TEXT SEGMENT:
Both broadcasted addition with a scalar and reinterpret could, with specialized code here, produce sparse results. Nevertheless, I see a clear hierarchy of sparse result > dense result > error and don't think that the possibility of producing a sparse result should get in the way of removing an unnecessary error.
The reason this error exists is because of behavior problems, not because of conversion to a dense array (source). This PR fixes the behavior problem.
Variable default values would let both these operations cleanly produce sparse results (and allow IEEE compliance with non-infinite floating point results), but that is not for this PR.
@test m[1, 1] === -0.0looks really bad asiszero(-0.0)
How do you feel about the current behavior?
julia> x = sprand(5, .5)
5-element SparseVector{Float64, Int64} with 3 stored entries:
[1] = 0.00352086
[3] = 0.111171
[5] = 0.223453
julia> x .= -0.0
5-element SparseVector{Float64, Int64} with 3 stored entries:
[1] = -0.0
[3] = -0.0
[5] = -0.0
julia> x .=== -0.0
5-element SparseVector{Bool, Int64} with 3 stored entries:
[1] = 1
[3] = 1
[5] = 1
julia> collect(x .=== -0.0)
5-element Vector{Bool}:
1
0
1
0
1
How do you feel about the current behavior?
looks like intended behavior? the rule is do not make new entries unless non-zero but keep entries in an array unless dropzero
i also think @dkarrasch spent a bit of time getting _isnotzero(v) to work nicely but you're simply ignoring that some types may have expensive zeros (think static arrays) or that they can have multiple zeros.
the rule is do not make new entries unless non-zero but keep entries in an array unless dropzero
This is the rule in the publically documented API: "In some applications, it is convenient to store explicit zero values in a SparseMatrixCSC. These are accepted by functions in Base (but there is no guarantee that they will be preserved in mutating operations)."
you're simply ignoring that some types may have expensive zeros (think static arrays)
This implementation calls zero slightly fewer times for static arrays (and all other array types).

AIM OF THE EXERCISE: Continue the Julia sparse-array discussion above from its last sentence.

DATASET EXCERPTS:

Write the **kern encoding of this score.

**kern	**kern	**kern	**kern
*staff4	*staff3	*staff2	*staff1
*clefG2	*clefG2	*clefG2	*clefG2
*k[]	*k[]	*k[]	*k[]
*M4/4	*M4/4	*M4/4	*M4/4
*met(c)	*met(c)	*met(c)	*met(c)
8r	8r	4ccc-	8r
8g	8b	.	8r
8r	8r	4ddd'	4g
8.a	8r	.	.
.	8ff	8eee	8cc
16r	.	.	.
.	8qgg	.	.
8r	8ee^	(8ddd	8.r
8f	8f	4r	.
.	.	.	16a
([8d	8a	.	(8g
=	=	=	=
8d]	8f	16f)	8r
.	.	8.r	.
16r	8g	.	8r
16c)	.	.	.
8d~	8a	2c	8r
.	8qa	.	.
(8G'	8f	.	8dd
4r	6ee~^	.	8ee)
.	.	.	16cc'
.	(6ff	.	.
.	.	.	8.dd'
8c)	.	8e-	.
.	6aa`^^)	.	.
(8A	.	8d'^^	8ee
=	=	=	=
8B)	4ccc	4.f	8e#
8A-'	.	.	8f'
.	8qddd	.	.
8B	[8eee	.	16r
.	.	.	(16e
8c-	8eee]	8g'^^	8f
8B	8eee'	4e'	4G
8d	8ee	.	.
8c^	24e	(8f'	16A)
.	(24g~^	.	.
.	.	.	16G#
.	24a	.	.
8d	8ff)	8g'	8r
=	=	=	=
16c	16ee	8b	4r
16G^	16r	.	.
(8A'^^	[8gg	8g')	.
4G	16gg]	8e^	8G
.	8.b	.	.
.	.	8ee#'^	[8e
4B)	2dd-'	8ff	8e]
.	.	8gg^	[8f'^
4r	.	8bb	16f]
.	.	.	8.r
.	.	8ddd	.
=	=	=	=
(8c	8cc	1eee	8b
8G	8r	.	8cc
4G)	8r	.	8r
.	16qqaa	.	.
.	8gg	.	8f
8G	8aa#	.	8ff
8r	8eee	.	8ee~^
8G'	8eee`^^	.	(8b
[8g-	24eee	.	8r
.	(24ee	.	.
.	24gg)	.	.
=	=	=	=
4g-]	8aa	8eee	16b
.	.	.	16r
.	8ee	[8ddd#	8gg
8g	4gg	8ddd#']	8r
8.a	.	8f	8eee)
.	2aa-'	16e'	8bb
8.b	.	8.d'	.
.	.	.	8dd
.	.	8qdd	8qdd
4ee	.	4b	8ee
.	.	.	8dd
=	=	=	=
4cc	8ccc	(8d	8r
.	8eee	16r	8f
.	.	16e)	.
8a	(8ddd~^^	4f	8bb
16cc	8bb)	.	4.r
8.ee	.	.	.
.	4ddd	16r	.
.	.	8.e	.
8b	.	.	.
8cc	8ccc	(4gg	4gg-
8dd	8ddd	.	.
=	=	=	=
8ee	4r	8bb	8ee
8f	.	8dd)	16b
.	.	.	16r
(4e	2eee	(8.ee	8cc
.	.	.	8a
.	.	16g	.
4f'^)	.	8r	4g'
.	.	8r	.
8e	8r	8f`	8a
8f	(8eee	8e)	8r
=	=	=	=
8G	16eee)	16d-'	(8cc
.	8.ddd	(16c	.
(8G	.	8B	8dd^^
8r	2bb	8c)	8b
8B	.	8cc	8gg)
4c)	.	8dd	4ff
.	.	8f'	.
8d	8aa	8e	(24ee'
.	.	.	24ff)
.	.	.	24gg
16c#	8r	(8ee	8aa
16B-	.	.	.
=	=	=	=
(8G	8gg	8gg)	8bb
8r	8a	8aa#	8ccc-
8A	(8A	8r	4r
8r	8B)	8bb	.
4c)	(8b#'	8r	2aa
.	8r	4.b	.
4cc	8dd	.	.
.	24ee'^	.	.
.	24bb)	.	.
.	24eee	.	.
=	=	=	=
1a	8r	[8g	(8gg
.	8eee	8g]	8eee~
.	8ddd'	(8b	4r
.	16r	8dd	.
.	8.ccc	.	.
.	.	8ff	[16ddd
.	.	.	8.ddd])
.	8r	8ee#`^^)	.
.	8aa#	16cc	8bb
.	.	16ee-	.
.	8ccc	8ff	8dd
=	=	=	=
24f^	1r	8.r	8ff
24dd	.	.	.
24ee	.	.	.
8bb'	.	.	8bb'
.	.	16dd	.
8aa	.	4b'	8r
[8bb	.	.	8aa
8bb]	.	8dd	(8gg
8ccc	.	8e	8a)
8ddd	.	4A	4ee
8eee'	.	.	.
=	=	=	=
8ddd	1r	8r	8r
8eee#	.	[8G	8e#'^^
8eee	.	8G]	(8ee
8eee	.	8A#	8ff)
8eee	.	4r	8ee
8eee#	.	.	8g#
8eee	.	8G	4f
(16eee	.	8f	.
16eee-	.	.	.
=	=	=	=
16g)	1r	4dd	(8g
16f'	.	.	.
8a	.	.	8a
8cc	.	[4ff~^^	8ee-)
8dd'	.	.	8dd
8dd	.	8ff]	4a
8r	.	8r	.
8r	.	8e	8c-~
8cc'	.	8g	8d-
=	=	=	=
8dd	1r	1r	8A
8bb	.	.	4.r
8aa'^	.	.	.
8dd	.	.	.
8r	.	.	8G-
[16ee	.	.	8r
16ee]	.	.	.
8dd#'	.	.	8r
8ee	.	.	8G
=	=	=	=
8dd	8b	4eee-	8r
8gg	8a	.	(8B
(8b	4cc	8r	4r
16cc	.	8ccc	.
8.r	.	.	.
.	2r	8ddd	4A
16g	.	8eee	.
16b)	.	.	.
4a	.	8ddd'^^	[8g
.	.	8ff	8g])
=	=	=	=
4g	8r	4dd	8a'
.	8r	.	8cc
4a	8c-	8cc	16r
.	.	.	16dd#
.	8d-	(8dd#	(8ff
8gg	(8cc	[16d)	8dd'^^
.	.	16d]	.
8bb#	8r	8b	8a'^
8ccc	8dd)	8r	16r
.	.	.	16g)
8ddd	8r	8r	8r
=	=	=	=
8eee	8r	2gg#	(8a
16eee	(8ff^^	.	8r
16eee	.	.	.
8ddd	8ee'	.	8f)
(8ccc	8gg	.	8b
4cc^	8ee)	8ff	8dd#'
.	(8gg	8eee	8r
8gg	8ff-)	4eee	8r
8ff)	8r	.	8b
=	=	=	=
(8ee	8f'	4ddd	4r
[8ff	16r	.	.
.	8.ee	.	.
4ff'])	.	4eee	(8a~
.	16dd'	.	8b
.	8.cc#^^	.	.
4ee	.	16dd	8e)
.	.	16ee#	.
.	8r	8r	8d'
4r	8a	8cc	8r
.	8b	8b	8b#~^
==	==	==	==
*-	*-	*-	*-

RESULT OF THE TASK:
It's also worth noting that static arrays' zero method is faster than the existing _isnotzero method
julia> @btime SparseArrays._isnotzero(x) setup=(x = @SVector rand(20))
6.143 ns (0 allocations: 0 bytes)
true
julia> @btime x !== zero(x) setup=(x = @SVector rand(20))
4.909 ns (0 allocations: 0 bytes)
true
julia> @btime x !== zero(x) setup=(x = @SVector zeros(20))
1.781 ns (0 allocations: 0 bytes)
false
julia> @btime SparseArrays._isnotzero(x) setup=(x = @SVector zeros(20))
1.915 ns (0 allocations: 0 bytes)
false
More importantly, actual benchmarks indicate a small (negligible) speedup from this PR:
julia> function f(n, m)
s = spzeros(SVector{10, Float64}, n, n)
for _ in 1:m
s[rand(eachindex(s))] = @SVector rand(10)
end
out = 0
for _ in 1:m
out += sum(s[rand(eachindex(s))])
end
out
end
f (generic function with 1 method)
julia> @benchmark f(1_000, 10_000) # master
BenchmarkTools.Trial: 119 samples with 1 evaluation.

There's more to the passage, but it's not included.